El muchacho torció un gesto de hastío.

—Matt... —se adelantó Hanna—, ya cállate. No vamos a ningún lado, más que con tus abuelos. Cállate ya —su tono era casi amenazante.

«¿"Vamos"?», se preguntó Matteo, con ironía, con incredulidad e indignación. Claro, vamos... pero él y sus dos hermanos menores, ella no tenía que ir a casa del detestable padre de Raffaele. De hecho, ella tenía prohibido visitar la casa principal de los Petrelli —o cualquier casa donde estuviesen presentes los abuelos—. No era como si nadie lo hubiese dicho abiertamente... pero así era. Giovanni y Rebecca ni siquiera intentaban disimular su desprecio por Hanna... —y Giovanni, también por los hijos de ésta. Cualquiera diría que esto último era una tontería, ¿qué clase de persona detesta a sus nietos? Pero él lo hacía—. Y eso no era una simple suposición del muchacho. Estaba seguro de ello: nunca se lo había dicho a nadie, pues sentía cólera y vergüenza, pero él mismo lo había oído. Tenía sólo nueve años y era la primera vez que visitaban a los abuelos, por lo que Matt llegó a su residencia, a afueras de la ciudad, bastante emocionado. Algunos meses atrás había conocido a la familia de Hanna, en Alemania, y ellos habían llenado a los tres niños de besos, abrazos, galletas caseras y regalos, y al decir verdad, Matt esperaba el mismo trato por parte de los padres de Raffaele.

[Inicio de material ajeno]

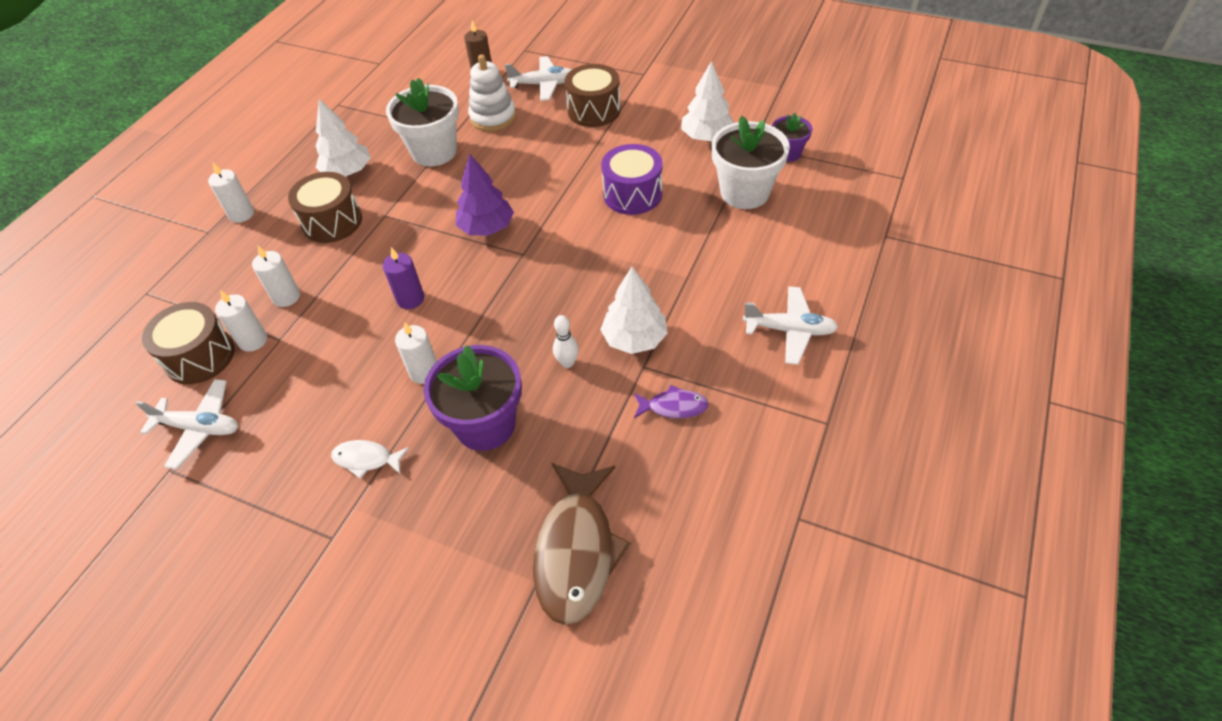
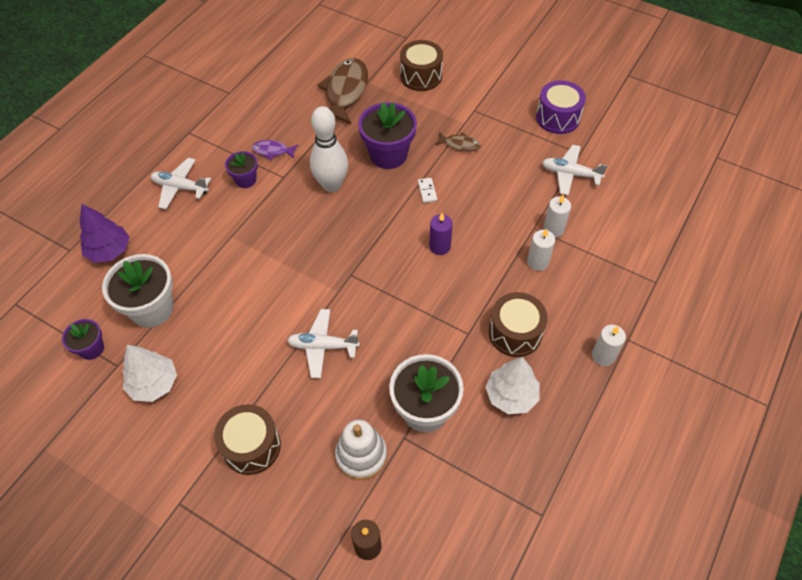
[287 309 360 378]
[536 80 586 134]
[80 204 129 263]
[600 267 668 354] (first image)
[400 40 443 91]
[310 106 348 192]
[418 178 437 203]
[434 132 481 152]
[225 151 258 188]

Claro, no había sido así: cuando llegaron a la enorme y anticuada casona, los viejos ni siquiera se dignaron a recibirlos. Les había abierto la puerta una sirvienta, pero luego bajó Gabriella, la hermana mayor de Raffaele; ella lo saludó con un gran abrazo y besos en las mejillas, y entonces él subió a buscar a sus padres. Luego, la tía llevó a los tres niños a la cocina, donde se encontraban sus hijos, los gemelos Lorenzo y Lorena.

El chocolate caliente que les sirvió la tía Gabriella entretuvo por un rato a los niños, pero Matteo comenzó a aburrirse y, apenas la tía los dejó solos un segundo, él corrió a buscar a su padre. Para su desgracia, lo encontró: Raffaele y Giovanni estaban dentro de un enorme estudio, hablando acaloradamente. El anciano —que en realidad no lo era: rondaba los cincuenta años y era tan alto y lucía casi tan fuerte como su padre— le decía:

"¿Por qué? ¿Te avergüenzas? —lo retaba y su padre guardaba silencio. Matteo nunca había escuchado a nadie gritarle a su padre y sintió un poco de miedo—. ¿Es eso? En la vergüenza es en lo último que deberías interesarte".